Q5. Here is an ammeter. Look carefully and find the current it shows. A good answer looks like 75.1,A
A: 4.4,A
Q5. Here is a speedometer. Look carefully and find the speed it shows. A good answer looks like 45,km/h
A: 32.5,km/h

* * *

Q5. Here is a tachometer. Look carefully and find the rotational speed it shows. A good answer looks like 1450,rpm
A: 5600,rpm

* * *

Print, word for word, the data lines beginning with the one that contains "Q5. Here is a speedometer." and continuing through the one that contains "A: 32.5,km/h", with both of those lines included.

Q5. Here is a speedometer. Look carefully and find the speed it shows. A good answer looks like 45,km/h
A: 32.5,km/h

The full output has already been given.